(EXTRAIT DU TEXTE)
Texte et gravure
extraits de l'ouvrage "L'Univers - collection des vues les plus pittoresques du globe" de Jules Janin - édition ~1840
Trente est le cercle du Tyrol ; il est entouré de hautes montagnes, ramification des Alpes Rhétiques ; il est comme le centre d’immenses et pittoresques vallées, le val Sugana, le val di Sole, le val d’Annone au nord de l’Adige qui, avec la Brenta, traverse pompeusement tout le cercle du Tyrol. Entre les montagnes brillent au soleil, plusieurs lacs de peu d’étendue qui ajoutent beaucoup à l’éclat du paysage.
La ville de Trente est le chef-lieu du cercle. La ville est entourée de fortifications peu importantes; elle renferme un château fort du plus vieux style gothique. Le château est vaste, élégant, chargé de marbres et de peintures. — Au milieu d’une vaste place s’élève la cathédrale qui est remarquable à plus d’un titre. Hôpital, lycée, gymnase ; des rues bien bâties, des fabriques de soieries, du vin, du fer, du blé et du tabac ; voilà la ville.
La ville de Trente est la patrie de Jacques Aconce, savant théologien, et du jésuite Martini, missionnaire en Chine. On compte dix mille sept cents habitants; — ville célèbre cependant, car il s’y est tenu un concile fameux dans l’histoire de l’église et des libertés de l’Europe.
La ville de Trente obéissait autrefois à l’Italie. — C’est une vieille cité fondée par les Tyrrhéniens. Elle a appartenu tour à tour aux Cénomans, aux Goths, aux Lombards et aux ducs de Bavière, puis aussi à l’Allemagne comme cité libre et impériale. Elle obéissait à un évêque, prince souverain et maître souverain du comté de Trente en vertu d’une donation de l’empereur Conrad. En 1663, l’évêque Albert réunit son évêché et les domaines du Tyrol. Les Français, sous le commandement de Masséna, s’emparèrent de la ville le 19 août 1797. Quand l’empereur Napoléon composa avec tant de génie son éphémère royaume d’Italie, la ville de Trente devint le chef-lieu du département du Haut-Adige.

(VOTRE CONSIGNE) Dressez la liste des vallées nommées dans le texte sur Trente.

(DOCUMENTS FOURNIS)

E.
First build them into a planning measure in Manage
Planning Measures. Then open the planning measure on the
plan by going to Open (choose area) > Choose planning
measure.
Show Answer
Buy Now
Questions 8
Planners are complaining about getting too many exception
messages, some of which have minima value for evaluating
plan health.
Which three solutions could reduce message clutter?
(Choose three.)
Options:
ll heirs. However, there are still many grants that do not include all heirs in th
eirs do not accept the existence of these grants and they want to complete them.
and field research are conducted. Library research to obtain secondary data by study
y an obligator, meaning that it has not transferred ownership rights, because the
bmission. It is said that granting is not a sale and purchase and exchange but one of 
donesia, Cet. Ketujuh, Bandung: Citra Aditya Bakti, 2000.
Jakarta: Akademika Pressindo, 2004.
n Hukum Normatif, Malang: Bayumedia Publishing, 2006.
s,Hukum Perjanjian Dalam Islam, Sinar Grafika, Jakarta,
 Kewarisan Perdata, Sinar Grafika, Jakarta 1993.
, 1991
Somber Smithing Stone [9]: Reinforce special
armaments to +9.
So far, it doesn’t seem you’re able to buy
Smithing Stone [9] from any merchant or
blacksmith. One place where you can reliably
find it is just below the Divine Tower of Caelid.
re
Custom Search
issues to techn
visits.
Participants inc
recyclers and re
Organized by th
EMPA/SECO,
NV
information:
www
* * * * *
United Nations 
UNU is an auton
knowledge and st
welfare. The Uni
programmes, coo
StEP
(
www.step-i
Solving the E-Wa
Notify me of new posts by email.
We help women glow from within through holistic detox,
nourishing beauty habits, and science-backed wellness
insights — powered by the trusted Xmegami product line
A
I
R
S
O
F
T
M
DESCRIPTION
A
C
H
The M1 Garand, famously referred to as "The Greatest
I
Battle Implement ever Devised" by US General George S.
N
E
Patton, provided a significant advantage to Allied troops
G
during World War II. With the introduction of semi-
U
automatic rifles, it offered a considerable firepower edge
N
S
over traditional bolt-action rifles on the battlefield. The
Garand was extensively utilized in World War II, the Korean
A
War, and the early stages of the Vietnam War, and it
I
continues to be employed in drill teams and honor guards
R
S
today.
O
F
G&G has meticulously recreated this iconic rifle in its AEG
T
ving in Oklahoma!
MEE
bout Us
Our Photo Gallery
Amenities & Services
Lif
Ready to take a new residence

(RÉPONSE) Le val Sugana, le val di Sole et le val d'Annone.